The boy, still safe in the chapel.
After a moment of accounting, Cooper reaches down and grabs Rigo and hoists him to his feet. Then Cooper turns to Fran and gives her a signal, and she turns and walks back to the red door. She knocks and it opens for her, and she enters the chapel, and moves past the rows of disarrayed chairs and the huddled crowd to find her son at the back of the room, and clutches him for a long moment.
Then she stands and sounds the chapel bells, to signal all clear to the town.
For a time, the only sound in the street is bells.
40.
THE SIX OF THEM take one truck together, so as not to arouse suspicion. They travel in one of the black SUVs left behind by the agents, a six-seater. Fran drives, with Cooper beside her, watching the plains pass. Spiro and Dawes sit behind in the middle seat, Dawes propped against Spiro’s shoulder, her breathing shallow. Her bleeding’s been stanched but none of them knows enough to know how bad her situation is. Behind them, in the last seat, sits Hannibal Cagney and Paul Rigo. Rigo is handcuffed, his head leaning on the window.
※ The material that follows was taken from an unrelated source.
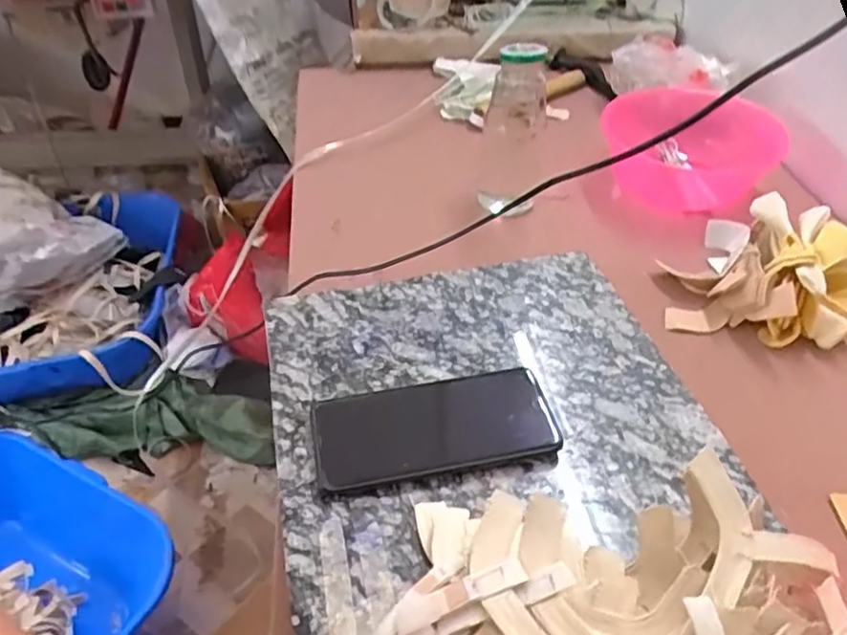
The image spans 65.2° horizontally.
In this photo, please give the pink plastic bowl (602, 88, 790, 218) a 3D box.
[{"bbox_3d":[0.284,-0.195,0.739,0.170,0.088,0.151,4,42,4],"label":"pink plastic bowl"}]

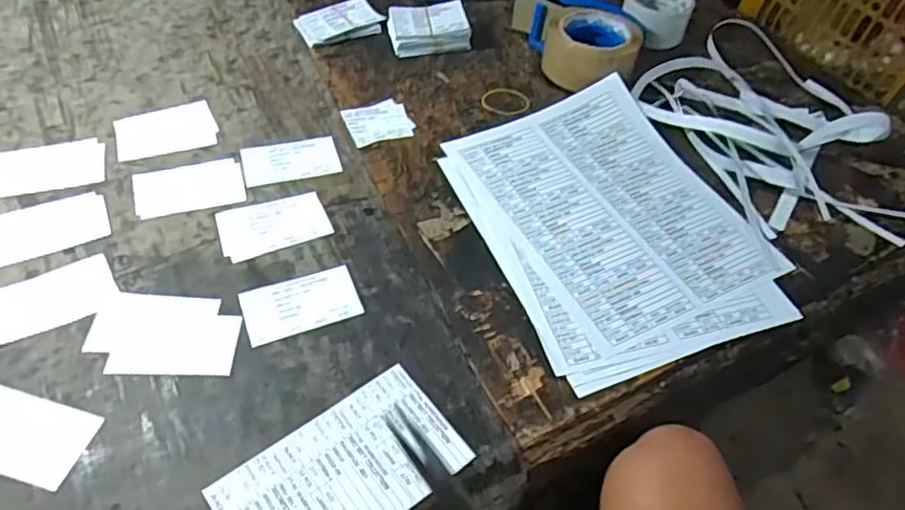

The six of them drive together for two hours on an empty road without passing another car. Every so often, signs appear to promise them an eventual city.
No one speaks. The tires hum on the road.
Finally, Cooper says, “Here.”
Fran pulls over to the shoulder, the truck rumbling to a halt. Cooper gets out and walks around to the side door where, aided by Hannibal’s prodding, he wrests Rigo from the backseat.
Cooper stands Rigo up, straightens his suit, squares his shoulders, like he’s readying him for a prom date. The sun is just starting to decline in the distance, exhausted.
“Not here,” says Rigo. “This is nowhere.”
“We could drive another hour, it wouldn’t make a difference,” Cooper says.
Rigo raises his manacled wrists. “You’re going to leave me like this, too?”
Cooper turns his back and walks to the passenger side and gets back in the truck.
“You’re stupid to do this,” Rigo calls out. “You think I won’t come after you?”
“I hope you do,” says Cooper, through the open window, and then the truck pulls away.
Later, as Fran drives, she asks, “What do you think he’ll tell Mark Vincent?”
“I don’t think he’ll have a chance to tell him anything,” Cooper says.
“But if he does, do you think they’ll come back again?”
“It’s his son,” Cooper says. “Wouldn’t you come back?”